Friday, February 12, 2010

Students Help Penguins

Students waddle like penguins to help their feathered friends


By KEVIN CALLAHAN • Courier-Post Staff • February 9, 2010

Penguin images fill a clothesline during the recent Waddle-A-Thon educational event and fundraiser at Chesterbrook Academy. (AL SCHELL/Courier-Post)


MOORESTOWN — The penguins are not mascots or pets. They aren't a favorite NHL team. They are more like family.

The young students at Chesterbrook participated in a Waddle-A-Thon on Jan. 27 to raise money to adopt Chester and Brook. The children at the Nobel Learning Community school walked like a penguin for the sponsorship money and the International Penguin Conservation Work Group made the adoption possible through its adopt-a-penguin program.


Kathy Feid of Moorestown came to school to see her 4-year-old son William waddle, learn and help.
"They are so excited about this, they all wore black and white," Feid said. "They are also doing something philanthropic, it is making their world a smaller place."

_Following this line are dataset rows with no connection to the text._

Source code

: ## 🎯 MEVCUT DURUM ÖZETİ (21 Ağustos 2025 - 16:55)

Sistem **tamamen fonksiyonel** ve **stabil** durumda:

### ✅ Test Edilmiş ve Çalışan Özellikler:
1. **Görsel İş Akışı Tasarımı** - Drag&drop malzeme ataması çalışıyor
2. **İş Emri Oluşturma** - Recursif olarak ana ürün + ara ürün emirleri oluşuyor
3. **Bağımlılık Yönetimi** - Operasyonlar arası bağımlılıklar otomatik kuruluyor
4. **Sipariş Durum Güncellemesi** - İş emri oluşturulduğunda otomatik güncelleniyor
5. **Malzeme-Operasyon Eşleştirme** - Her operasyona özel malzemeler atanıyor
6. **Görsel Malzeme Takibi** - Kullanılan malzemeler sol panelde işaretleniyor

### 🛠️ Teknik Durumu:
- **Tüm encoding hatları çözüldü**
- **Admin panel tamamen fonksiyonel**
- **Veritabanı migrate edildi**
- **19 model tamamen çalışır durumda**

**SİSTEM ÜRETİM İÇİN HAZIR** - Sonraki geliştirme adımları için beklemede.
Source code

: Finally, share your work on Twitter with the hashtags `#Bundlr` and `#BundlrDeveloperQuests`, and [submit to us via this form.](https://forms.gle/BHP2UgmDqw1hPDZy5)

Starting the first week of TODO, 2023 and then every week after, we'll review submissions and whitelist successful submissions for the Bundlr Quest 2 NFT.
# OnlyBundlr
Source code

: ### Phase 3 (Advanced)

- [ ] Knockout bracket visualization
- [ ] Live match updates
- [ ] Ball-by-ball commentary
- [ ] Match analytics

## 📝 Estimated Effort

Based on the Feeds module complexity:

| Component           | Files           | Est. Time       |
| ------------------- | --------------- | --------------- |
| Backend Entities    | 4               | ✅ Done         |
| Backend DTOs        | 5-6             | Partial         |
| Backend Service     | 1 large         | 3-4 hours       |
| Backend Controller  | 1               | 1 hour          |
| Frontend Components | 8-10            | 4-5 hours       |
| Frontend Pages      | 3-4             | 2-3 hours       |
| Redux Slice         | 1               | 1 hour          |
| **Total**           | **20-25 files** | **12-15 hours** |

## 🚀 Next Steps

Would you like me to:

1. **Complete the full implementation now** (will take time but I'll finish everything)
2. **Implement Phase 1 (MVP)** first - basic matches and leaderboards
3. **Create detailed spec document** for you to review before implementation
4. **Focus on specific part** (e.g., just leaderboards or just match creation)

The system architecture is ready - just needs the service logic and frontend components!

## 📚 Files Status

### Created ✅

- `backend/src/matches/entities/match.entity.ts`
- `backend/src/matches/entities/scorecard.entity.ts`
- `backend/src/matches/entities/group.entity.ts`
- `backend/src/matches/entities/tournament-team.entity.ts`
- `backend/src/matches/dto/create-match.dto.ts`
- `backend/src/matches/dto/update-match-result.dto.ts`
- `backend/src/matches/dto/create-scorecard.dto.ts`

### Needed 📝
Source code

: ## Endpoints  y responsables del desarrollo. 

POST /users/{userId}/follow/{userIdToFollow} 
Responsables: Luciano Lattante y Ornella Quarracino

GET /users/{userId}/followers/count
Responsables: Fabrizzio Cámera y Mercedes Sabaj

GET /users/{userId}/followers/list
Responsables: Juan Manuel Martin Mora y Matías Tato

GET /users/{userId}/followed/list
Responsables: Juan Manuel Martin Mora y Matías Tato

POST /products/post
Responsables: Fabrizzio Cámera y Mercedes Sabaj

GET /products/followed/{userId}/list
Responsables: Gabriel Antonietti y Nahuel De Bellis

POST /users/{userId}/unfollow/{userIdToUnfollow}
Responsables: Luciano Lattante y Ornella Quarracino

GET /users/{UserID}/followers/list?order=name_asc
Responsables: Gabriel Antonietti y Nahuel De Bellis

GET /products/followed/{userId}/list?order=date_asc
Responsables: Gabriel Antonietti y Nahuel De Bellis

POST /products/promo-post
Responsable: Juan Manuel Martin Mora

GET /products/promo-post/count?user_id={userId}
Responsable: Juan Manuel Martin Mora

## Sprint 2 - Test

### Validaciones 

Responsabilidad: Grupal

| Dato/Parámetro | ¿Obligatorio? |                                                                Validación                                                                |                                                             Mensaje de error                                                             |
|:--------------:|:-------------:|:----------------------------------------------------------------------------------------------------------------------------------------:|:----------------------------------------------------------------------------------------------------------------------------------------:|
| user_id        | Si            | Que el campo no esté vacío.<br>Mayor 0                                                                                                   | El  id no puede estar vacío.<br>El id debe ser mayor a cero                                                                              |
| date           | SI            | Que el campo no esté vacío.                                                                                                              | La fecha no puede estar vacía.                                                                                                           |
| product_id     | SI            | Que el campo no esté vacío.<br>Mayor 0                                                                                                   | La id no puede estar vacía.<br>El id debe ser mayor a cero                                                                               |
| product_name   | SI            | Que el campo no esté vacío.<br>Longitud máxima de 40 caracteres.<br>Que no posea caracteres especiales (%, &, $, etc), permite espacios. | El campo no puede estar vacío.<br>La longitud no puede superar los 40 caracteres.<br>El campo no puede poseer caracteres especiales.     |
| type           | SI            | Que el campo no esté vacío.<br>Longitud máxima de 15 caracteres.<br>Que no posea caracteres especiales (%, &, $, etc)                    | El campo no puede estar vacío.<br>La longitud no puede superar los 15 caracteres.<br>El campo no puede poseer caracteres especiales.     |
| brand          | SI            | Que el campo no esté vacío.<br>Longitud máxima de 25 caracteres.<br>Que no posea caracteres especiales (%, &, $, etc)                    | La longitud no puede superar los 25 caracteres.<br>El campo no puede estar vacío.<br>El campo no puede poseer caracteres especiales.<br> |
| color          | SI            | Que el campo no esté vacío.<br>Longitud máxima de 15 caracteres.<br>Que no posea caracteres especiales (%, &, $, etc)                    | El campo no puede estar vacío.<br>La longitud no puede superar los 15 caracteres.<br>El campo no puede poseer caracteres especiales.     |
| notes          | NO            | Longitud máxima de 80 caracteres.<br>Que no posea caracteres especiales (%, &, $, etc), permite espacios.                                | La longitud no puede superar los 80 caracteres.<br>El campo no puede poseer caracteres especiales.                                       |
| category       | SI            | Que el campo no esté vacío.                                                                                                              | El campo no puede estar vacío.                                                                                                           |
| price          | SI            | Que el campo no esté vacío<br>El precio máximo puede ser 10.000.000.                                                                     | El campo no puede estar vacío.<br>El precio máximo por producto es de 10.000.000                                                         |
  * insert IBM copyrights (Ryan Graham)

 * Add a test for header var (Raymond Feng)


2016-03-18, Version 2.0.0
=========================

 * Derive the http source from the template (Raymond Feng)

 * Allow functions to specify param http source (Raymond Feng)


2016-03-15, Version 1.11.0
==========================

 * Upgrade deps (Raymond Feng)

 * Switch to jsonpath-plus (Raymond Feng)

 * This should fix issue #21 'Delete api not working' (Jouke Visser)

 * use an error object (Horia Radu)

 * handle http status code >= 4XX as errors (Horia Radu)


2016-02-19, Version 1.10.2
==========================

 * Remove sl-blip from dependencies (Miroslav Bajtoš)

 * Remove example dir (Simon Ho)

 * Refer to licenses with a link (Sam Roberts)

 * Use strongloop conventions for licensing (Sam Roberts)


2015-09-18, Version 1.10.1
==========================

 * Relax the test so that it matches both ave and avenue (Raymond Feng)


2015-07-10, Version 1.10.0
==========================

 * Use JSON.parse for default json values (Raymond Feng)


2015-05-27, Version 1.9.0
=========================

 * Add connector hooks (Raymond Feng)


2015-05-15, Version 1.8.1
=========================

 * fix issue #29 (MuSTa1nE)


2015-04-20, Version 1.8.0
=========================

By adopting a penguin, the students aren't just acquiring a cool cyber creature they can check out on the Internet and through pictures. They are also supporting environmental awareness and advocacy.
Cullari, who has been principal of the school for two years, also has a daughter at Chesterbrook Academy -- 2-year-old Grace.


"I am going to waddle like that," Grace said when seeing her classmates practice the penguin walk.
"She has learned so much about penguins," said Cullari, a Medford resident, about Grace. The Waddle-A-Thon was part of Penguin Week from Jan. 25 to 29. For five days, the preschool students learned about penguins and their chilly habitat.



"They also learned how the environment affects them," Cullari said.
Commercial fishing around the Falklands in the South Atlantic Ocean has reduced the fishery level and therefore the food supply for penguins. Also, oil spills have affected the natural surroundings."We did a Penguin Day last year, but we wanted to take it further this year," Cullari said.



Cullari wanted to bring a penguin to school, but that wasn't feasible. Instead she researched online for a program that promoted and protected penguins and found the International Penguin Conservation Work Group, which was formed in 2000.



The organization promotes penguin conservation worldwide by drawing international attention to the threats facing penguin populations. The organization allows individuals and organizations working with penguins to share ideas and information and to provide international support for local conservation issues. Through the program, the students will be able to check out their adopted penguins for an entire year through updates. The names of their penguins will be placed over their little ice caves or burrows.

"They will even be able to follow if they have chicks," said Cullari. The cost to adopt a penguin for a year is $49. Chesterbrook raised enough money to adopt two penguins and extra money to give to the organization.
For the Waddle-A-Thon, the students -- ages 2 to 4 -- dressed in black and white and did the penguin strut by waddling side to side with short steps.


The youngsters participated in a number of penguin-related activities, including pin the beak on the penguin, the penguin waddle-hokey-pokey and penguin math games. In addition to the Waddle-A-Thon, the Chesterbrook Academy held a bake sale and partnered with a local restaurant to hand out fliers stating a portion of proceeds from purchases would go toward the project.

"They have been walking and waddling and squatting and talking ever since," teacher Wenona Jackson of Pennsauken said about the children's interest since hearing of the program.